Someone once told me, before my first-ever visit, that New Zealand is like Britain stuck in the Seventies. That wasn’t precisely how I found Auckland, but there was some subliminal truth in his analogy: the pace of life was slow, and so too it seemed was urban development.

Whenever I do return to my parents’ adopted home city once every couple of years, Auckland’s panoramas stay unchanged; yet, looking deeper into its skin cells, plumes of disused landscapes weren’t no longer as barren as I remembered them – but spruced up by a regeneration craze geysering in the city’s districts.

And it wasn’t just the sheer aspiration of creating aesthetic beauty that drenched me in awe, but also something of a relentlessness to reoccupy empty spaces with people – and with them communal animation.

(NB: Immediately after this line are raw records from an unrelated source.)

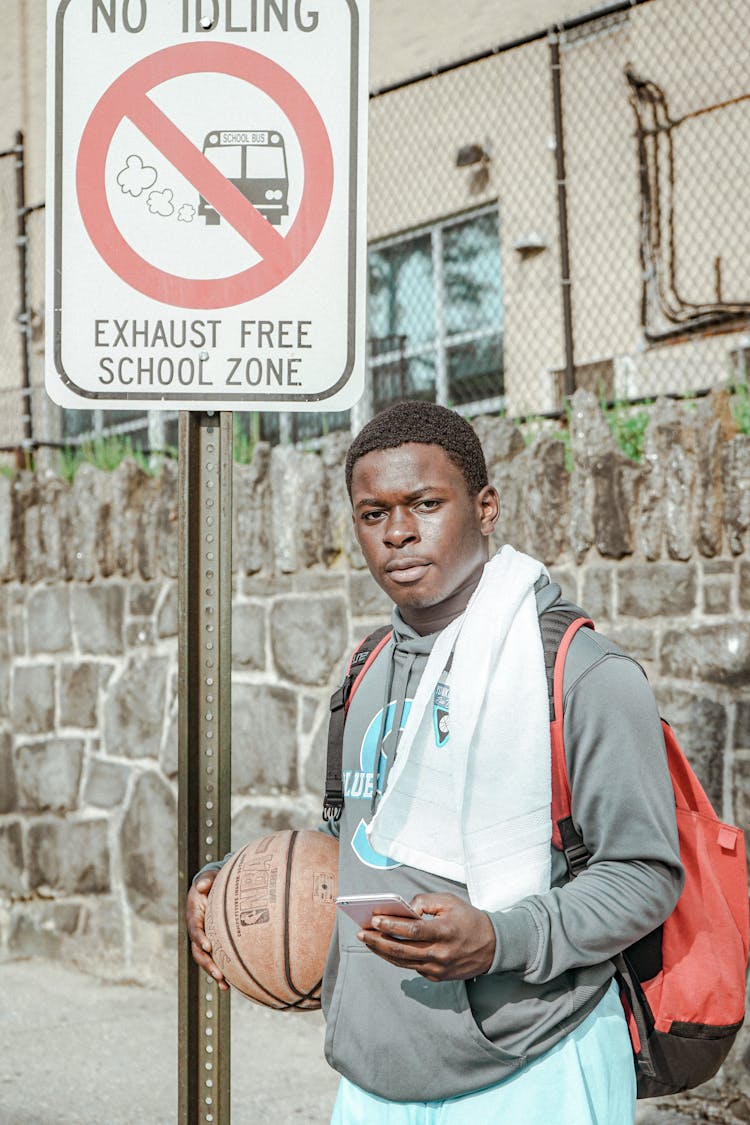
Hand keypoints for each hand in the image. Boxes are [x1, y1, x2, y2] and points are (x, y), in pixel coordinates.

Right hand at [185, 872, 229, 990]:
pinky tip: (229, 985)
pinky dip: (221, 972)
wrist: (213, 887)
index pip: (194, 928)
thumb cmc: (212, 881)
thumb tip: (202, 885)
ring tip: (225, 984)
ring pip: (205, 959)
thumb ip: (206, 879)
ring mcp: (204, 939)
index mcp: (194, 915)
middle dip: (207, 963)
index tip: (208, 945)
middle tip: (219, 973)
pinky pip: (215, 959)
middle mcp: (197, 930)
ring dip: (214, 972)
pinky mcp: (213, 944)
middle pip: (198, 950)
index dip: (200, 938)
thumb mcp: (209, 876)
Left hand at [356, 892, 495, 981]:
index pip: (412, 930)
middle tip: (361, 933)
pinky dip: (396, 957)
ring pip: (402, 962)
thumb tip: (403, 909)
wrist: (493, 947)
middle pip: (401, 949)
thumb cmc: (469, 919)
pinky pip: (411, 967)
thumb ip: (425, 902)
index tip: (374, 919)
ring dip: (382, 951)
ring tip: (367, 941)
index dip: (391, 925)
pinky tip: (384, 948)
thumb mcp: (450, 901)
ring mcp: (438, 969)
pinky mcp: (437, 977)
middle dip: (378, 941)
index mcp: (445, 932)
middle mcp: (440, 954)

From what I could see, it’s working like a charm.

The waterfronts used to house little more than the fish market that was worthy of visit. A much needed transformation later, much to my surprise, the silence was filled: glasses clinked and conversations clamoured along the North Wharf’s row of new restaurants; children squealed with laughter in the ball park, on pedal quad bikes in a makeshift course. Abandoned silos reincarnated into art galleries as hushed breaths echoed inside, and so did melodic metallic hammers whenever someone had a go on the communal piano.

Britomart, formerly just a transport hub, was dressed with extra dimensions in the form of a throughway lined with shops and eateries; punters gravitated towards the lawn before the Atrium and mingled on beanbags; on the Walkway, I spied curious peeks glancing down glass-panelled pits and onto the railway track underneath.

Good design is meant to appeal to the eye and inspire imagination; but great design has the power to draw people together and ignite the community spirit, like honeybees scurrying to the first spring blossoms.